Structure 3.1 The periodic table: Classification of elements (HL)
- Discontinuities occur in the trend of increasing first ionisation energy across a period.
- Explain how these discontinuities provide evidence for the existence of energy sublevels.
- Explanations should be based on the energy of the electron removed, rather than on the “special stability” of filled and half-filled sublevels.
- Transition elements have incomplete d-sublevels that give them characteristic properties.
- Recognize properties, including: variable oxidation state, high melting points, magnetic properties, catalytic properties, formation of coloured compounds and formation of complex ions with ligands.

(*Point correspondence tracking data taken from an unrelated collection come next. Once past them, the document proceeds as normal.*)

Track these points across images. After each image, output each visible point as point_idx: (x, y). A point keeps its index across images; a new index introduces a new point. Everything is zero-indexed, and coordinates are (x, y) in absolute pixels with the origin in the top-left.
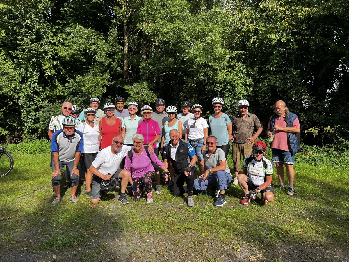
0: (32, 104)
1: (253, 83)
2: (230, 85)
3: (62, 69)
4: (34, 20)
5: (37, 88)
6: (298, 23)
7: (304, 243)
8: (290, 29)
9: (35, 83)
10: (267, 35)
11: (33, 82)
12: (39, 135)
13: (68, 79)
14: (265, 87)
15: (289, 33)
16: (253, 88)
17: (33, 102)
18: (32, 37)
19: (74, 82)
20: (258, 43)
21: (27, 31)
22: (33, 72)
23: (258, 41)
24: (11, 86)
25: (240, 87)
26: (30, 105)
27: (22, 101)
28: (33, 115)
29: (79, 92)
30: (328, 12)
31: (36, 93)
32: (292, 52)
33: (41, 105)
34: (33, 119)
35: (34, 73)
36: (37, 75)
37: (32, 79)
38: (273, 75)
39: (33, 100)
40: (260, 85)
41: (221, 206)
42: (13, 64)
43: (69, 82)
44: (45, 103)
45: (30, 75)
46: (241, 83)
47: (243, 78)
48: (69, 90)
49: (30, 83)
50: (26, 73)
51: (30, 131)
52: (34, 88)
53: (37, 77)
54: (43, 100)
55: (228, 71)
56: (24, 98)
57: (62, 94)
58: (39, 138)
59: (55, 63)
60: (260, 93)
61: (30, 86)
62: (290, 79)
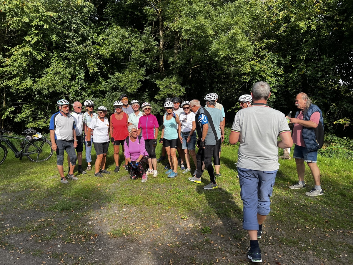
0: (80, 99)
1: (283, 72)
2: (259, 76)
3: (104, 66)
4: (79, 24)
5: (83, 84)
6: (330, 8)
10: (297, 23)
11: (80, 79)
13: (109, 76)
16: (285, 78)
17: (81, 97)
18: (78, 40)
19: (114, 78)
20: (288, 31)
21: (74, 34)
22: (80, 71)
24: (62, 83)
25: (269, 77)
27: (72, 96)
29: (118, 87)
31: (83, 89)
32: (325, 38)
38: (304, 63)
39: (81, 95)
40: (291, 75)
42: (63, 64)
43: (110, 78)
45: (78, 73)
47: (274, 68)
48: (110, 85)
49: (78, 80)
50: (75, 71)
52: (81, 85)
53: (84, 75)
54: (89, 95)
56: (74, 94)
57: (104, 89)
59: (98, 61)
60: (290, 83)
61: (78, 83)
62: (321, 67)
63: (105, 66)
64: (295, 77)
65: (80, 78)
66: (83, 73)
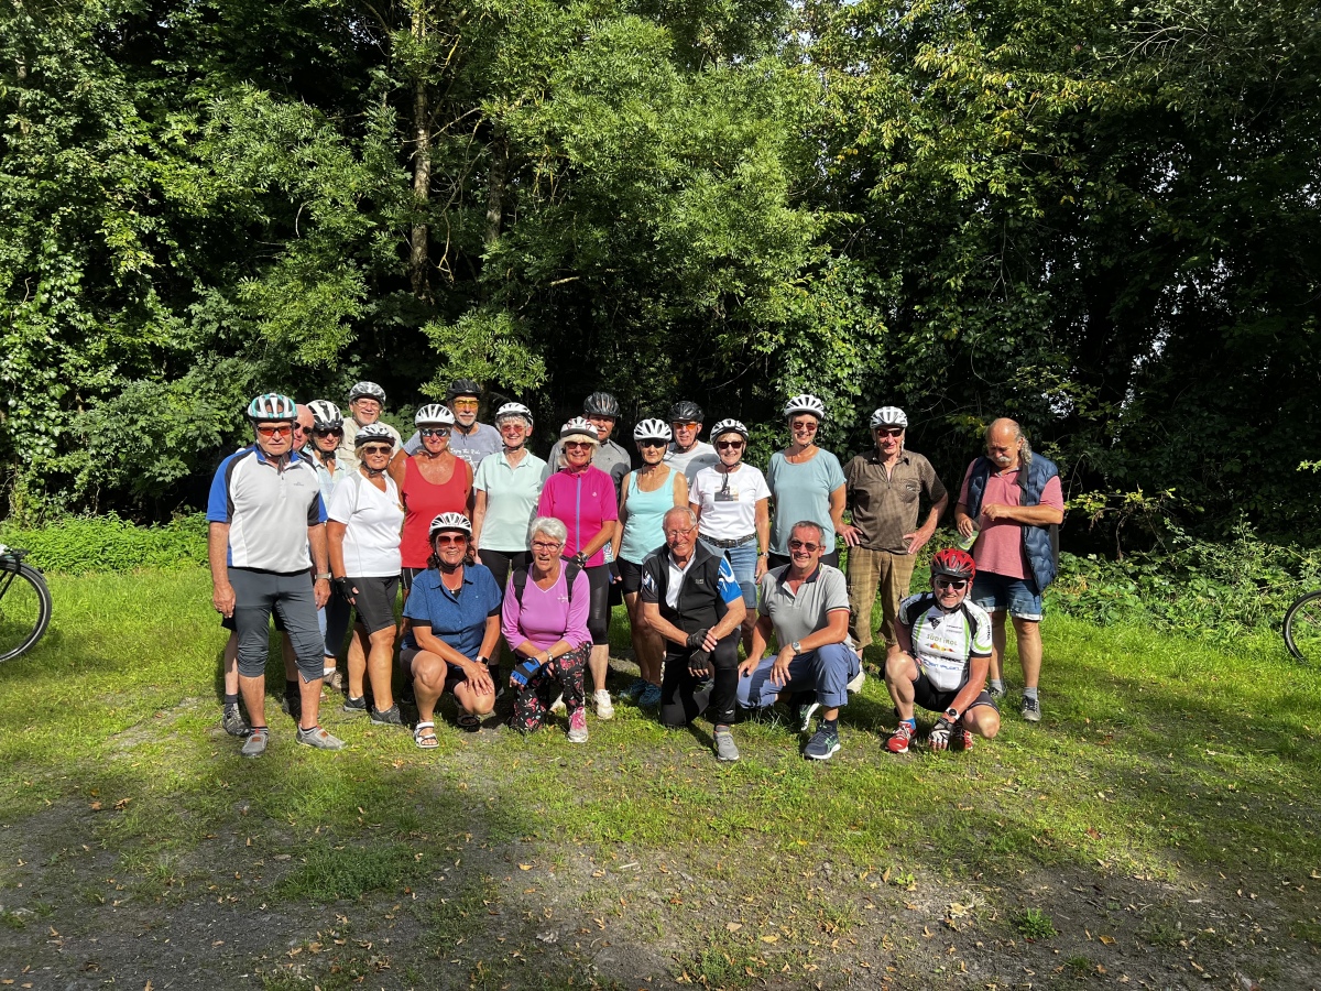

- Knowledge of different types of magnetism will not be assessed.
- Structure 2.3 What are the arguments for and against including scandium as a transition element?
- The formation of variable oxidation states in transition elements can be explained by the fact that their successive ionisation energies are close in value.
- Deduce the electron configurations of ions of the first-row transition elements.
- Transition element complexes are coloured due to the absorption of light when an electron is promoted between the orbitals in the split d-sublevels. The colour absorbed is complementary to the colour observed.
- Apply the colour wheel to deduce the wavelengths and frequencies of light absorbed and/or observed.
- The colour wheel and the equation c = λf are given in the data booklet.
- Students are not expected to know the different splitting patterns and their relation to the coordination number.
- Reactivity 3.4 What is the nature of the reaction between transition element ions and ligands in forming complex ions?